Wolverhampton South East MP Pat McFadden

The cost of a proposed package to support the steel industry is believed to be about £50 million – a figure Mr McFadden said was “not a huge sum if it was the difference between saving the UK steel industry or not having one in the future”.

Mr Stace urged the Government to follow the lead of countries such as Portugal and Italy and “alleviate” short term pressures. “Their governments are already investing many billions of euros to help their industries and the UK government has yet done nothing,” he added.

Meanwhile, Adam Scorer, chief executive of National Energy Action, said consumers also desperately needed more protection from rising prices. He said the Government would need to “put some more cash in the pockets of the financially vulnerable households”.

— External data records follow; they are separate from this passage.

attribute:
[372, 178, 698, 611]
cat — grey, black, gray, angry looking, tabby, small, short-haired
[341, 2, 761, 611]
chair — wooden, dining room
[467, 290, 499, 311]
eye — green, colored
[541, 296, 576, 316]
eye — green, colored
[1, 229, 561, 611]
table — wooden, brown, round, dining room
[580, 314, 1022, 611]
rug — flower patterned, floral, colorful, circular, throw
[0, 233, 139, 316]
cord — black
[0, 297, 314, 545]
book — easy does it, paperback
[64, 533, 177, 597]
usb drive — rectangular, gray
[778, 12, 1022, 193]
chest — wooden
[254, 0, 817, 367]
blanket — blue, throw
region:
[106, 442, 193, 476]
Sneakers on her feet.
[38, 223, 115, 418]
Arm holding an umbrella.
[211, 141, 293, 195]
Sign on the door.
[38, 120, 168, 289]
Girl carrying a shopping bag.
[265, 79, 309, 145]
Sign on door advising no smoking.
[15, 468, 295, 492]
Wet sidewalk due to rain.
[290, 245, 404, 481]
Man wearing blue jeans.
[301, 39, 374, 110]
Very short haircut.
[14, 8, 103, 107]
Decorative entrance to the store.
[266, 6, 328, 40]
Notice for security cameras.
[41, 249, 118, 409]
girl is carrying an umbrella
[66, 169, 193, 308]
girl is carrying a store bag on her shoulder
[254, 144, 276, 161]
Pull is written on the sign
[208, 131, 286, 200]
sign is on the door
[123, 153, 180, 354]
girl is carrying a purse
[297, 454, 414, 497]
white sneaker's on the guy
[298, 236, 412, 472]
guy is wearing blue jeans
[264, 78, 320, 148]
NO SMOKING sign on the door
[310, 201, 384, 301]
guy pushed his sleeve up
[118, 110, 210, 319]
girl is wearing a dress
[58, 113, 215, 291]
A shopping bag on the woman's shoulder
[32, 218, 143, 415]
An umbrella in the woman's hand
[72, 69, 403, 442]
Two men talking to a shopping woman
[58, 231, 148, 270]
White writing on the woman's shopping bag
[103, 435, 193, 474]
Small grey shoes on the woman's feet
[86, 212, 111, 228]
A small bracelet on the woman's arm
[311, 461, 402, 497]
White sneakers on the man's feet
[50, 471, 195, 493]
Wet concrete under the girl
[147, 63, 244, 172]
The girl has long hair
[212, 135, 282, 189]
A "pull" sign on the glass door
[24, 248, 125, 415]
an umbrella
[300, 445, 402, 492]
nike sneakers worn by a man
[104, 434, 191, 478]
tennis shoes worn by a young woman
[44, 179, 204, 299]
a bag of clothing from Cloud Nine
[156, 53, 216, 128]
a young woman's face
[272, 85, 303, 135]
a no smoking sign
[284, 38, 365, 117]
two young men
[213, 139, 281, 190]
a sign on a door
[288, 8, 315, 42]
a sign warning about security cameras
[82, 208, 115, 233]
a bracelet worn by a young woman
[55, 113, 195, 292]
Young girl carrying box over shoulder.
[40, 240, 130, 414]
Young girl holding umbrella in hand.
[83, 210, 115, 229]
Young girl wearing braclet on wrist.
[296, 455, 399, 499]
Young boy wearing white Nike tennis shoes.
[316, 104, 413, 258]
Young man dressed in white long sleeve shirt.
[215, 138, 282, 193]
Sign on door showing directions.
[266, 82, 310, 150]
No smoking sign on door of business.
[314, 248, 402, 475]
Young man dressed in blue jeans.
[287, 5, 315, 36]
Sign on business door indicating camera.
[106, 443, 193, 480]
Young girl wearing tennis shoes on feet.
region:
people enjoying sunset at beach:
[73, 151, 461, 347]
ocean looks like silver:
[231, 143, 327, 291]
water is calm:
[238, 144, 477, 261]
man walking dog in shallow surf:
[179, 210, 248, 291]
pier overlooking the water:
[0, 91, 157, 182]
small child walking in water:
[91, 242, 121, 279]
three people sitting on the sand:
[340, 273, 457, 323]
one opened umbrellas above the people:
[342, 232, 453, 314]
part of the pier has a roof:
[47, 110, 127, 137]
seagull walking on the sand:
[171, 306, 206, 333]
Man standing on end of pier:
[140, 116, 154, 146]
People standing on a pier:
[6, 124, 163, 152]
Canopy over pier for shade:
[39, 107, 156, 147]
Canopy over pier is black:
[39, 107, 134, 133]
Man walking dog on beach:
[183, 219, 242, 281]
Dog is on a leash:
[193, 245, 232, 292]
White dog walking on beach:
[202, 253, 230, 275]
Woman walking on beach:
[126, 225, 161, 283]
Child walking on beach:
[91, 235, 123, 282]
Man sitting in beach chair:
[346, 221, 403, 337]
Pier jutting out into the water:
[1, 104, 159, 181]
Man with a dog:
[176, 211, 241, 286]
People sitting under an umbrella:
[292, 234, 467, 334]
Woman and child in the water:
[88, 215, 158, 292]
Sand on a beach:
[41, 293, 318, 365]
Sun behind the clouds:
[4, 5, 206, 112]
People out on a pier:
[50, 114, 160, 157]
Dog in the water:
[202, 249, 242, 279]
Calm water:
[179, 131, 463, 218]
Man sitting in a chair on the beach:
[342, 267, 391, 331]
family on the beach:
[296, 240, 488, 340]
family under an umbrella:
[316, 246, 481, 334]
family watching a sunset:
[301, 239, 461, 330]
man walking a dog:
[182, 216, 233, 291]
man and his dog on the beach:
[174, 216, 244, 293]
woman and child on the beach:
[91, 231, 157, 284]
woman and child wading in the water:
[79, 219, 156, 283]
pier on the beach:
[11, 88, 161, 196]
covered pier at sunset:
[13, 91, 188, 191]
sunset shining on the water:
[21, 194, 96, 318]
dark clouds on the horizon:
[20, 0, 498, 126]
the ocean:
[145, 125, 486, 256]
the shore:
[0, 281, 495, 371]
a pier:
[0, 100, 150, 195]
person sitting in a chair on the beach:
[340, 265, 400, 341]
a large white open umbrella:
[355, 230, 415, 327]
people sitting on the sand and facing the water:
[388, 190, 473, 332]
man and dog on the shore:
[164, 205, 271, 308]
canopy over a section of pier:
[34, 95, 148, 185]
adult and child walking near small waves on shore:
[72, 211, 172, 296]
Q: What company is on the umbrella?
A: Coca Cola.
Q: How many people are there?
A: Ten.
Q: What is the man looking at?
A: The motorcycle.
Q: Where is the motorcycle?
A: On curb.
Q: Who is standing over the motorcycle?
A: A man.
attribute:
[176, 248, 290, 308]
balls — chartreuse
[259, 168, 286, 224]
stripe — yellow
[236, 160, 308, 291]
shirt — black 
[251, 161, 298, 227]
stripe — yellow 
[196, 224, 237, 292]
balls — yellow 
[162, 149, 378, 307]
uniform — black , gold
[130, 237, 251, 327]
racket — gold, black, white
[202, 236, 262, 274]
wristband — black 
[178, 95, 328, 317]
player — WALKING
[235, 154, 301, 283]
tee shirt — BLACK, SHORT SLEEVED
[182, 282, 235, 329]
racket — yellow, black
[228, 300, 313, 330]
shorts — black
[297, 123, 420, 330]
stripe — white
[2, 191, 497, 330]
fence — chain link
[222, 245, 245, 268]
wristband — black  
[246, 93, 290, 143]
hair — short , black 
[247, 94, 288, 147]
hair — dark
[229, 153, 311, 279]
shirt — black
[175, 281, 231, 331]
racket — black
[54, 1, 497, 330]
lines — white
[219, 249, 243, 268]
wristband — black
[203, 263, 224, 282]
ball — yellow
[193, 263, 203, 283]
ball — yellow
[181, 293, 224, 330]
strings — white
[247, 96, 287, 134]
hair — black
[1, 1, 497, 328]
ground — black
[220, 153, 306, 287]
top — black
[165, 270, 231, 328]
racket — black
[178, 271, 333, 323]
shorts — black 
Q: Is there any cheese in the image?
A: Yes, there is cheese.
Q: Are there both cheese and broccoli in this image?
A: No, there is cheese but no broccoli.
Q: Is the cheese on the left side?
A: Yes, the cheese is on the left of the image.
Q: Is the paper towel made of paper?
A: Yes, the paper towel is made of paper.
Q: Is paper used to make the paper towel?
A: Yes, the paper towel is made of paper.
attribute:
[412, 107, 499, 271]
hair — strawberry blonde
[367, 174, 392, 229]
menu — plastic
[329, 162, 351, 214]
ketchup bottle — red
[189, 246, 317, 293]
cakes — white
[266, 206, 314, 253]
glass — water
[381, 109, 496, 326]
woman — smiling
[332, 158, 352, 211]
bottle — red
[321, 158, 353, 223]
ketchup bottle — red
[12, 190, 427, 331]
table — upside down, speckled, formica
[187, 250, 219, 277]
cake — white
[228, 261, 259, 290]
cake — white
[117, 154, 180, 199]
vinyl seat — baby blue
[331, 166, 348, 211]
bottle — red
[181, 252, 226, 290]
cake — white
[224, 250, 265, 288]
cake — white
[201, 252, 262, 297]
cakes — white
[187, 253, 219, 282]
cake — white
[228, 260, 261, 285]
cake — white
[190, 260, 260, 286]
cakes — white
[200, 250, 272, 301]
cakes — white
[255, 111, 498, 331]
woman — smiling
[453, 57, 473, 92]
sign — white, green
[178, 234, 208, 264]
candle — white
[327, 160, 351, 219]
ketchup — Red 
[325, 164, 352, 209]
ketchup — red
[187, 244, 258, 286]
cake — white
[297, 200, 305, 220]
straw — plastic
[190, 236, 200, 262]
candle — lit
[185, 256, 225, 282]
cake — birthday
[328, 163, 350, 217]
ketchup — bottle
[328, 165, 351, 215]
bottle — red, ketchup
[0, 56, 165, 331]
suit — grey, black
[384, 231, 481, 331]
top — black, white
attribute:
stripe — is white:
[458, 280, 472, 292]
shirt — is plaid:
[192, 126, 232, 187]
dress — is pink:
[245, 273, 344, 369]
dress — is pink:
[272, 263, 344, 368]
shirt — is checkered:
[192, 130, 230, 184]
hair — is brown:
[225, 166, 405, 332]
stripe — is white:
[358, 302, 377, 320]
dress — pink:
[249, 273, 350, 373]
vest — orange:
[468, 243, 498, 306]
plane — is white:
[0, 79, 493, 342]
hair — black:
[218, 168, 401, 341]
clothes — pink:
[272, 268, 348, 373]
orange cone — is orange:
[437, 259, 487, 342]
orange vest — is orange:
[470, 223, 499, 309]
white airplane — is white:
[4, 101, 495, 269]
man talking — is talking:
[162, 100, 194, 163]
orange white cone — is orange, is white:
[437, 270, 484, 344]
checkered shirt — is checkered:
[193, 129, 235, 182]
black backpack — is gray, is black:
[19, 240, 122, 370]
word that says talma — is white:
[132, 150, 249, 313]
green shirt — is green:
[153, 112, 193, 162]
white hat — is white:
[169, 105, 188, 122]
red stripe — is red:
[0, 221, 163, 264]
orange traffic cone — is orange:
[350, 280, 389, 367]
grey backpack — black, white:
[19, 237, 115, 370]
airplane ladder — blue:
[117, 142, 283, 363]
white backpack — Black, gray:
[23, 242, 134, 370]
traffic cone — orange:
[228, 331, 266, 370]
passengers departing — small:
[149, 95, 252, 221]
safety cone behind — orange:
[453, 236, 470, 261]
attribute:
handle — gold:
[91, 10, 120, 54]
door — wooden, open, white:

He added: “At the moment we’ve got some mechanisms which are there to protect consumers – the price cap, certain rebates, other mechanisms, but they’re for a well-functioning, competitive, energy market.

“They’re not fit for the challenge of the cost-of-living crisis that we face at the moment.”

Gas prices have rocketed by 250 per cent this year. Although households are partly shielded from the rise by a price cap, customers are likely to be hit with massive hikes in the spring.